North Korea test-fired a new “long-range cruise missile” over the weekend, state media reported yesterday, with the US saying the nuclear-armed nation was threatening its neighbors and beyond.
Pictures in the Rodong Sinmun newspaper showed a missile exiting one of five tubes on a launch vehicle in a ball of flame, and a missile in horizontal flight.
Such a weapon would represent a marked advance in North Korea’s weapons technology, analysts said, better able to avoid defense systems to deliver a warhead across South Korea or Japan — both of them US allies.
Photo: AFP / KCNA VIA KNS
The test launches took place on Saturday and Sunday, the Korean Central News Agency (KCNA) said.
The missiles traveled 1,500km on two-hour flight paths — including figure-of-eight patterns — above North Korea and its territorial waters to hit their targets, KCNA said.
Its report called the missile a “strategic weapon of great significance,” adding that the tests were successful and it gave the nation “another effective deterrence means” against “hostile forces.”
North Korea is under international sanctions for its nuclear weapons and ballistic missile programs, which it says it needs to defend itself against a US invasion, but Pyongyang is not banned from developing cruise missiles, which it has tested previously.

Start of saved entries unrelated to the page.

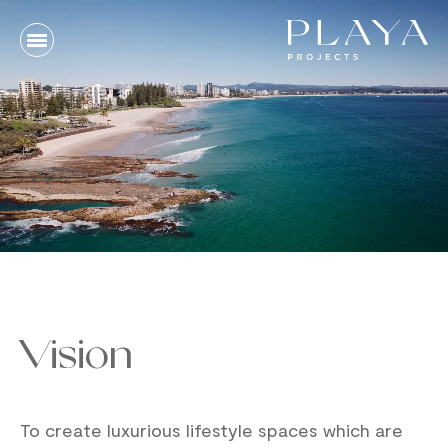
Vision
To create luxurious lifestyle spaces which are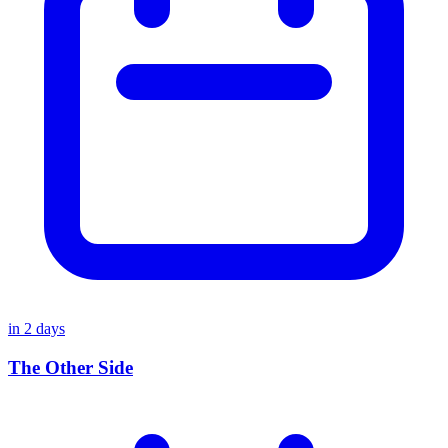
in
2
days
The Other Side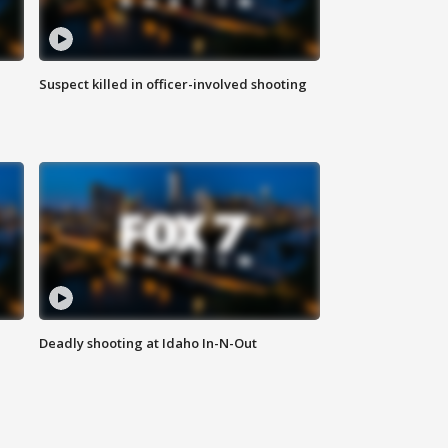
Suspect killed in officer-involved shooting
Deadly shooting at Idaho In-N-Out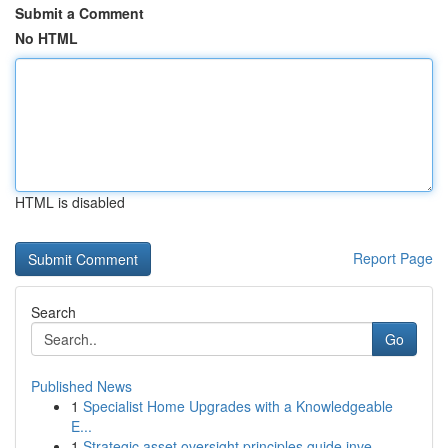
Submit a Comment
No HTML
HTML is disabled
Report Page
Search
Go
Published News
1
Specialist Home Upgrades with a Knowledgeable
E...
1
Strategic asset oversight principles guide inve...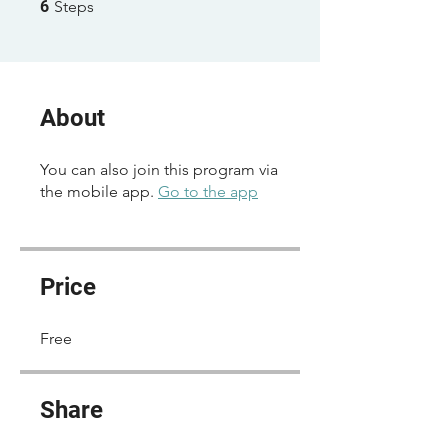
6 Steps
6
Steps
About
You can also join this program via
the mobile app.
Go to the app
Price
Free
Share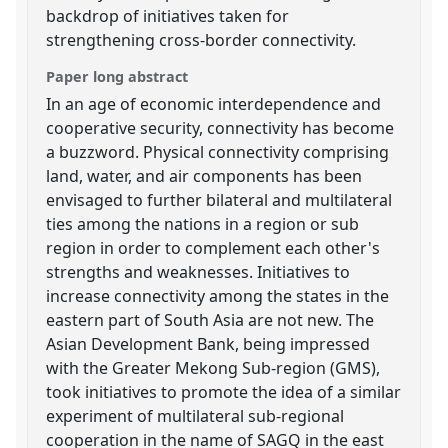
backdrop of initiatives taken for
strengthening cross-border connectivity.
Paper long abstract
In an age of economic interdependence and
cooperative security, connectivity has become
a buzzword. Physical connectivity comprising
land, water, and air components has been
envisaged to further bilateral and multilateral
ties among the nations in a region or sub
region in order to complement each other's
strengths and weaknesses. Initiatives to
increase connectivity among the states in the
eastern part of South Asia are not new. The
Asian Development Bank, being impressed
with the Greater Mekong Sub-region (GMS),
took initiatives to promote the idea of a similar
experiment of multilateral sub-regional
cooperation in the name of SAGQ in the east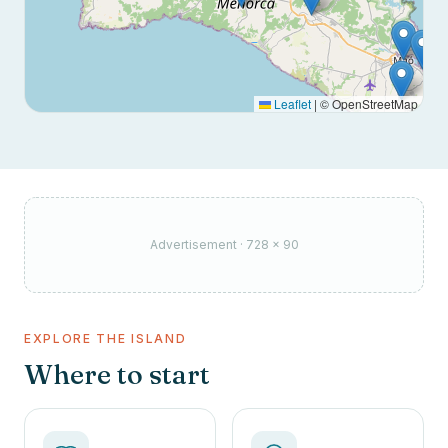
Leaflet
|
© OpenStreetMap
Advertisement · 728 × 90
EXPLORE THE ISLAND
Where to start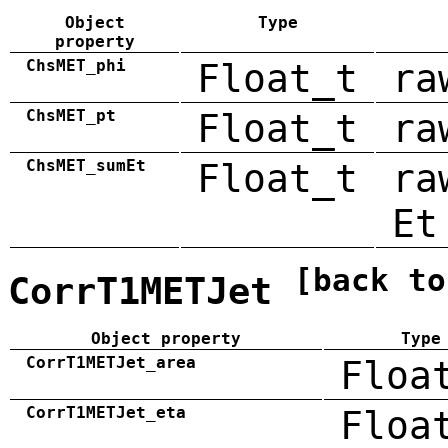
Object
Type
property
ChsMET_phi
Float_t
ra
ChsMET_pt
Float_t
ra
ChsMET_sumEt
Float_t
ra
Et
[back to
CorrT1METJet
Object property
Type
CorrT1METJet_area
Floa
CorrT1METJet_eta
Floa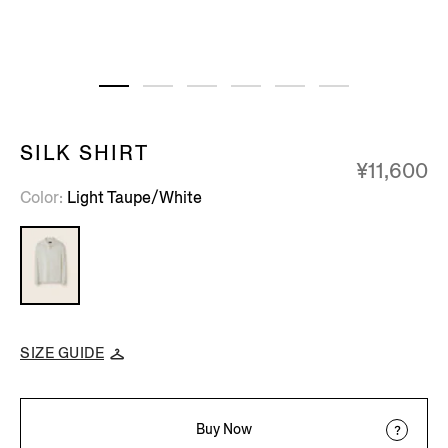
SILK SHIRT
¥11,600
Color
Light Taupe/White
SIZE GUIDE
Buy Now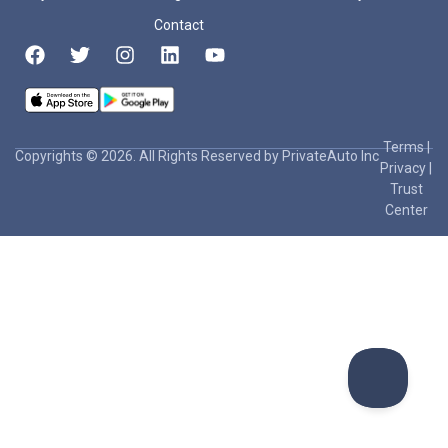
Contact
Terms
|
Copyrights © 2026. All Rights Reserved by PrivateAuto Inc
Privacy
|
Trust
Center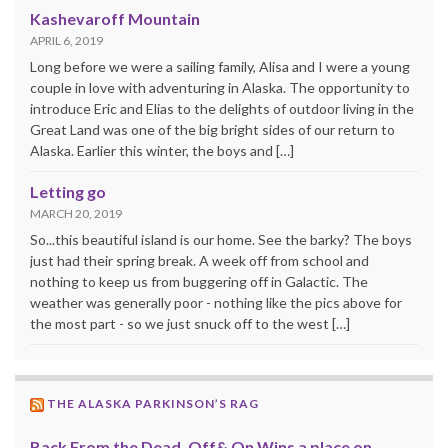
Kashevaroff Mountain
APRIL 6, 2019
Long before we were a sailing family, Alisa and I were a young
couple in love with adventuring in Alaska. The opportunity to
introduce Eric and Elias to the delights of outdoor living in the
Great Land was one of the big bright sides of our return to
Alaska. Earlier this winter, the boys and […]
Letting go
MARCH 20, 2019
So...this beautiful island is our home. See the barky? The boys
just had their spring break. A week off from school and
nothing to keep us from buggering off in Galactic. The
weather was generally poor - nothing like the pics above for
the most part - so we just snuck off to the west […]
THE ALASKA PARKINSON’S RAG
Back From the Dead, Off& On Wins a place on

As described, the missile “poses a considerable threat,” said Park Won-gon, professor of North Korean Studies at Ewha Womans University.
“If the North has sufficiently miniaturized a nuclear warhead, it can be loaded onto a cruise missile as well,” Park said. “It’s very likely that there will be more tests for the development of various weapons systems.”
The launch was a response to joint South Korea-US military drills last month, he said.
However, with Chinese Minister of Foreign Affairs Wang Yi (王毅) due to visit Seoul today, Park added: “By choosing cruise missiles, North Korea is trying not to provoke the US and China too much.”
Jeffrey Lewis of the Middlebury Institute for International Studies wrote on Twitter that the reported missiles would be capable of delivering a warhead against targets “throughout South Korea and Japan.”
“An intermediate-range land-attack cruise missile is a pretty serious capability for North Korea,” he wrote. “This is another system that is designed to fly under missile defense radars or around them.”
The South Korean military — normally the first source of information on North Korea’s missile tests — had made no announcement of any launches over the weekend.
It said it was analyzing developments, while Japanese Chief Cabinet Secretary Katsunobu Kato told reporters that a 1,500km-range missile “would pose a threat to the peace and security of Japan and the surrounding region.”
“Japan has significant concerns,” he said.
The US Indo-Pacific Command in a statement said that the reports highlighted North Korea’s “continuing focus on developing its military program and the threats that poses to its neighbors and the international community.”
It reiterated that the US commitment to defend South Korea — where it has stationed about 28,500 troops to protect it against its neighbor — and Japan “remains ironclad.”